| 7:15 am on Jun 11, 2008 (gmt 0)|
Your question pushed me to try playing around with the inurl: operator followed by words with non-English character. It looks like Google is handling the situation quite well - which surprised me! I am sure that we're moving to a future where the variety of characters across the globe are all handled, but I didn't know we'd come this far already.
However, you may want to see links from directories, social media, other websites and so on - and they may not be so ready to deal with non-English characters directly in the URL.
It would be excellent to hear from someone who has been using this kind of url and hear about their experiences.
[edited by: tedster at 11:22 am (utc) on June 12, 2008]
| 7:55 am on Jun 11, 2008 (gmt 0)|
It is good to use english characters in URL. But, anyway, if it must use no-english characters in URL, we should encode these characters to UTF-8, such like "%FC%AB". There are 2 benefits to do this encoding.
1. Google will index these ULRs directly, no need to encode it by google again.
2. Someone copy your page or link your page, the URL can not be changed.
| 8:03 am on Jun 11, 2008 (gmt 0)|
The downside of conversion to UTF-8 - it looks (really) bad in the address bar.
There's no must in using any kind of URLs. However, the upside is that: It might be good to use non English characters for SEO
Visitors might prefer to see / enter a part of the address bar in their own language.
| 10:51 am on Jun 12, 2008 (gmt 0)|
Nobody with further experience on that matter? :(
| 11:42 am on Jun 12, 2008 (gmt 0)|
I am from Scandinavia and here we have a few non-english-letters (æ ø å etc.). I have good experience translating these letters to the following:
æ = ae
ø = oe
å = aa
For instance if you make a search for "exæmple" (not a real word) and the in the SERP there is an url like www.example.com/exaemple.html. the word exaemple will be highlightet in the SERP-url.
So at least Google knows that "ae" could be the same as "æ".
| 7:15 pm on Jun 12, 2008 (gmt 0)|
Use UTF on your own site so that it all works OK.
You many find that people have trouble linking to you when they paste the URL into their system, and their system uses a different character set.
Make sure that your 404 handling is perfect for any such duff incoming links.
The ODP migrated 5 million entries on half a million pages to UTF-8 a few years ago. There are some references to that on the web that might be worth a further read.
| 11:41 pm on Jun 12, 2008 (gmt 0)|
i am playing around with uft-8 urls. make sure they are correct encoded and also make sure google notices that everything is utf-8. i messed that part up, so i had to 301 later.
the reason that i am trying this is that it shows up nice in the google serps. it can end up giving you a headache, though.
| 11:47 pm on Jun 12, 2008 (gmt 0)|
Oh yes, UTF-8 URLs are new URLs, so you will need a redirect from the old to the new.

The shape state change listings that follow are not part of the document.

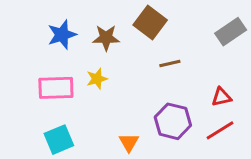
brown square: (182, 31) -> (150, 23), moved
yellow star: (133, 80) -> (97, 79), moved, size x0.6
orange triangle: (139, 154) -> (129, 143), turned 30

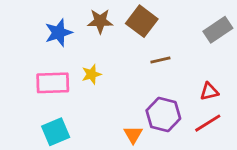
brown star: (106, 38) -> (100, 21), moved
orange triangle: (129, 143) -> (133, 135), moved

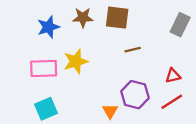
brown square: (142, 21) -> (117, 18), turned -30
gray rectangle: (218, 30) -> (180, 25), turned -30
yellow star: (92, 74) -> (76, 61), size x1.5

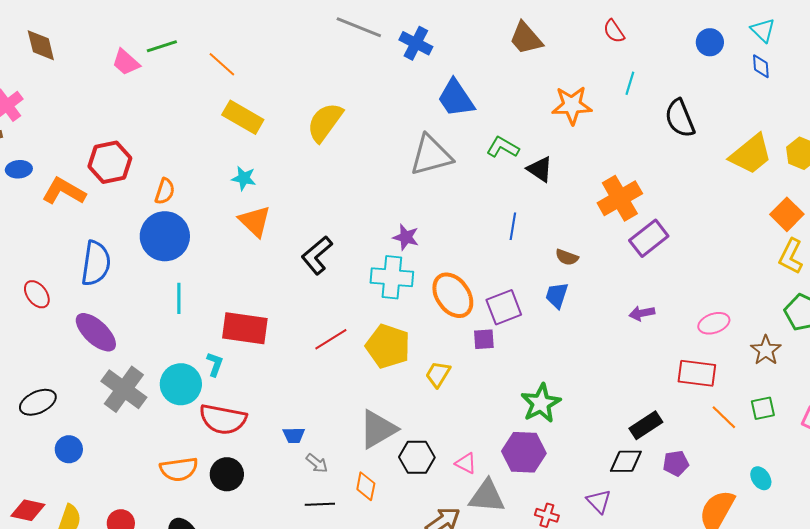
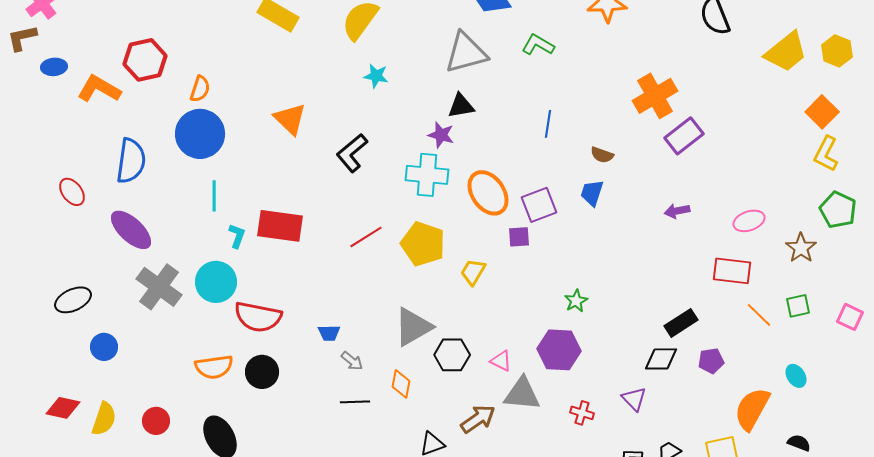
black triangle: (540, 169) -> (461, 106), moved, turned -44
cyan star: (244, 178) -> (376, 76), moved
cyan L-shape: (215, 364) -> (237, 236), moved
green star: (541, 403) -> (576, 301), size x0.6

| 2:29 pm on Jun 15, 2008 (gmt 0)|
g1smd, you said:
|You many find that people have trouble linking to you when they paste the URL into their system, and their system uses a different character set. |
The thing is, that people with websites with my own language wouldn't have problems linking to me (am I correct?), and these are the main expected linkers to my new content. The biggest problem I have with UTF8 encoded linking is that it's really ugly to see on the browser's address bar. Any thoughts on this?